SCIENTIST | HUMANITARIAN | COMMUNICATOR

“The greatest source of pain is not knowing whether he is alive or not.”

One of the families of missing migrants in Zimbabwe, 

“‘All I Want Is to Know’: Testimonies of the Families of Missing Migrants in Zimbabwe”, International Review of the Red Cross, Vol. 99, No. 904, 2018, p. 15.

Every day, people go missing, leaving their loved ones without news and with the pain of living in uncertainty about their fate, unable to heal. People can go missing under normal circumstances or even amidst conflict and violence, during disasters, displacement or migration. Long after they go missing, the conflict or disasters are over and society begins to rebuild upon the ruins, the loved ones continue to suffer without news of their person - the last open wound.

 

They are plagued with questions; "Where is my child?  Did they suffer when they died? Will they ever come back?" For the loved ones they carry hope that their person will return. Any sign of life or every piece of information can become an obsession – the suffering is acute and haunting. Until answers come, the loved ones will carry the burden of suffering and grief with them throughout their lives and to their graves, holding onto the hope that they will one day be reunited. I believe that everyone deserves to be returned to and mourned by their loved ones

When someone is reported missing, or a person is found (living or deceased), this launches an investigation into where the missing person is or who is this person we have found. This investigation is a part of the Identification Process, and is a multidisciplinary and multi-stage interconnected process that compares information about the missing person (including the circumstances of their disappearance and biological and personal information) with similar data collected from the found person or body to legally and scientifically identify an individual – essentially to “give them back their name and return them to their loved ones”.

(Saved entries)
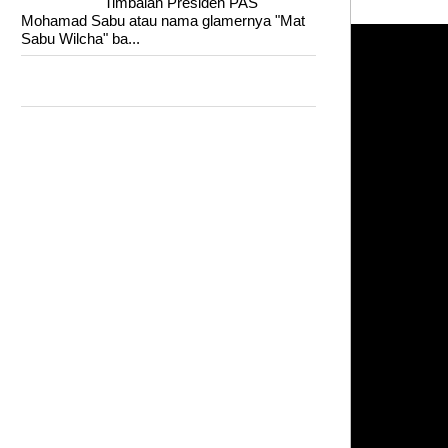
Timbalan Presiden PAS
Mohamad Sabu atau nama glamernya "Mat
Sabu Wilcha" ba...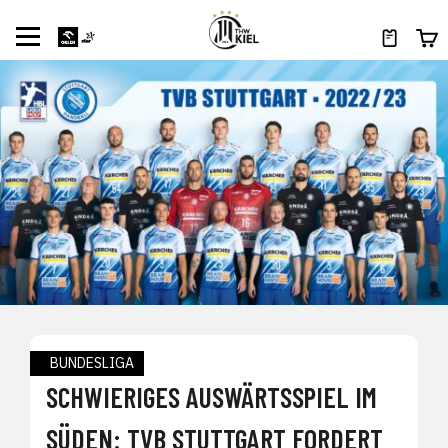
BUNDESLIGA
SCHWIERIGES AUSWÄRTSSPIEL IM
SÜDEN: TVB STUTTGART FORDERT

• _TASK TO COMPLETE_: From the text about missing persons, list each quoted question that the loved ones of the missing are described as being plagued with.

• _TASK RESULT_:
- "Where is my child?"
- "Did they suffer when they died?"
- "Will they ever come back?"